Combating Climate Change With Cool Tech

How is the world going to reach the climate goals of COP21?

Not with your grandmother’s wind turbines.

“The truth is, if we adapt existing technologies … there’s still going to be a big gap to fill,” said President Obama about the importance of climate innovation.

“Cool technologies” need to fill the gap, and fast, says Microsoft co-founder Bill Gates. Together with a global group of investors, Gates helped form the Breakthrough Energy Coalition to spot and develop clean energy strategies that drive down costs for everyone, from entrepreneurs in Africa to innovators in India and China. According to Gates, this is the first time research and development has been on the agenda at international climate talks.

Joining him is Jack Ma, chairman of the Alibaba Group, China’s giant e-commerce company; Facebook’s Mark Zuckerberg; and Ratan Tata, who stepped down as chairman of the Tata Group, one of India’s largest conglomerates, in 2012 to run the firm’s charitable trusts.

Jack Ma, chairman of the e-commerce giant Alibaba Group and member of the Breakthrough Energy Coalition, speaks during “Action Day” at COP21. (© AP Images)
Jack Ma, chairman of the e-commerce giant Alibaba Group and member of the Breakthrough Energy Coalition, speaks during “Action Day” at COP21. (© AP Images)

“The world urgently needs a new economic revolution” focused on clean energy, said coalition member Aliko Dangote, founder of Nigeria’s Dangote Group. Dangote credits part of his success, which built his cement company into the largest manufacturing group in West Africa, to his investment in an independent power grid for his operations. In a recent interview, he called lack of reliable electrical power the biggest threat to businesses in Africa.

The coalition currently includes 28 of the world’s biggest investors and has pledged to invest early in transformative ideas. According to Gates, these could include investments in paint that transforms any surface into a solar cell, fusion power, or “flow batteries” that allow solar panels to store power after dark.

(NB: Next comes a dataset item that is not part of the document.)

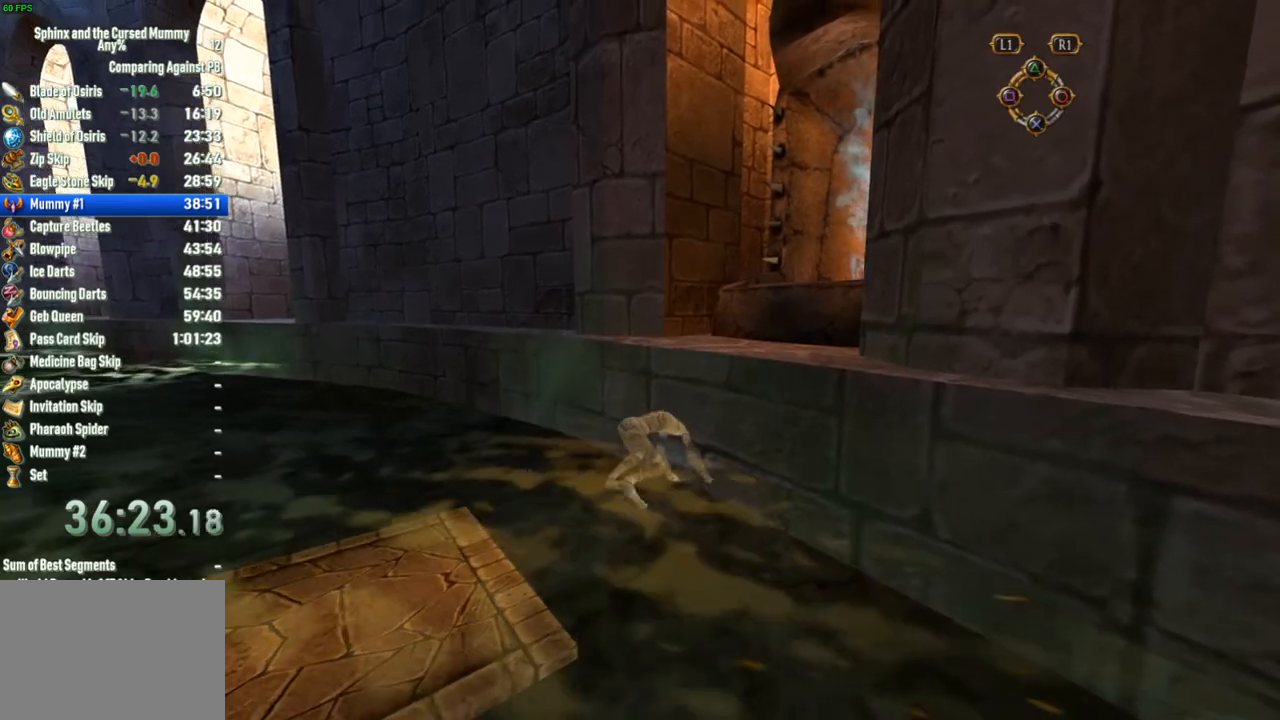
{"buttons": [], "left_stick": "left", "right_stick": "center", "button_events": []}
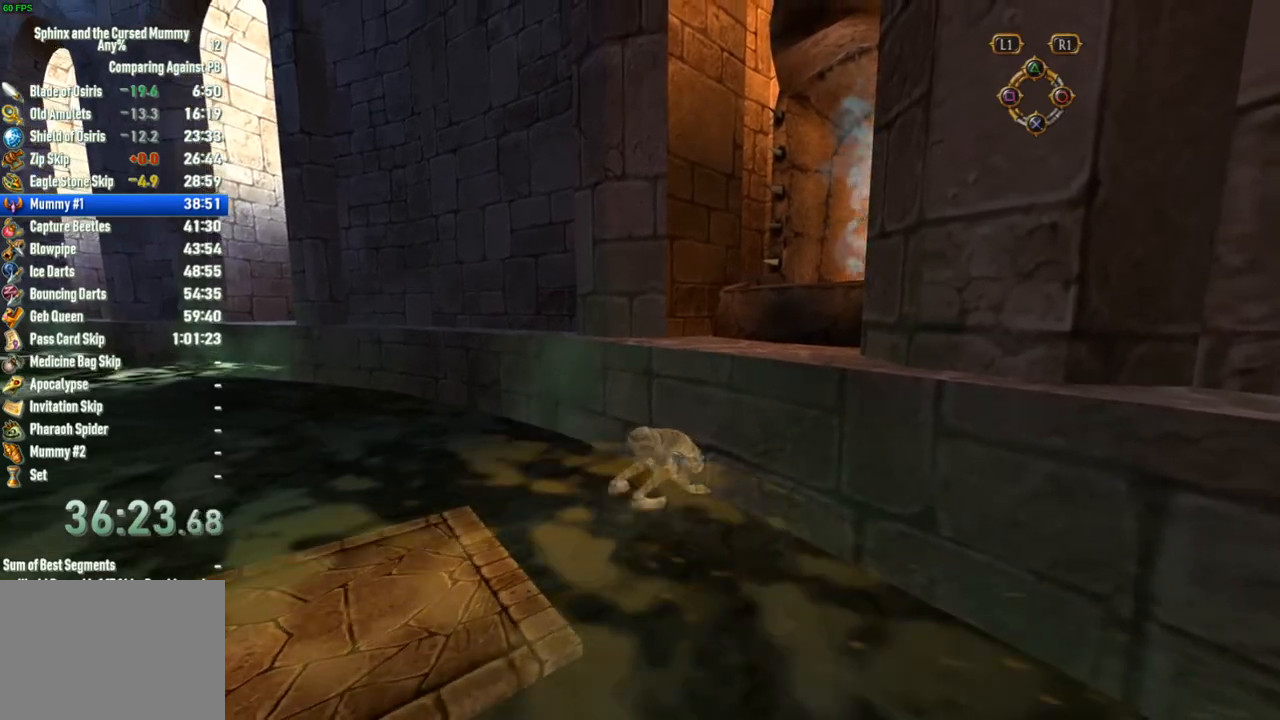
{"buttons": [], "left_stick": "left", "right_stick": "center", "button_events": []}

The coalition will help companies vault the “valley of death”: the virtual canyon between success in the lab and success against existing carbon-emitting technologies.

“Private companies will ultimately develop these energy breakthroughs,” Gates said. “But their work will rely on the kind of basic research that only governments can fund.”

Mission: Impossible?

Twenty governments, including China, India, the United States, Indonesia and Brazil, pledged to double clean energy research and development over the next five years. The program, Mission Innovation, will increase basic research to $20 billion per year, to find the most promising paths to a post-carbon future.

The private sector’s Breakthrough Energy Coalition will focus on developing technologies from Mission Innovation countries, which currently make up 80 percent of global clean energy research.

Twenty countries are part of Mission Innovation, which pledges to double clean energy research and development within five years. (Gobierno de Chile/Flickr)
Twenty countries are part of Mission Innovation, which pledges to double clean energy research and development within five years. (Gobierno de Chile/Flickr)

Obama describes this model in action: Government-backed research plus private investment has already tripled wind power production and multiplied solar power generation more than 20 times since 2009. In some parts of the United States, this energy is cheaper than conventional, carbon-based electricity.

“We know that if we put our best minds behind it and we have the dollars behind it, we’ll discover what works. We always have in the past, and we will this time as well,” Obama said.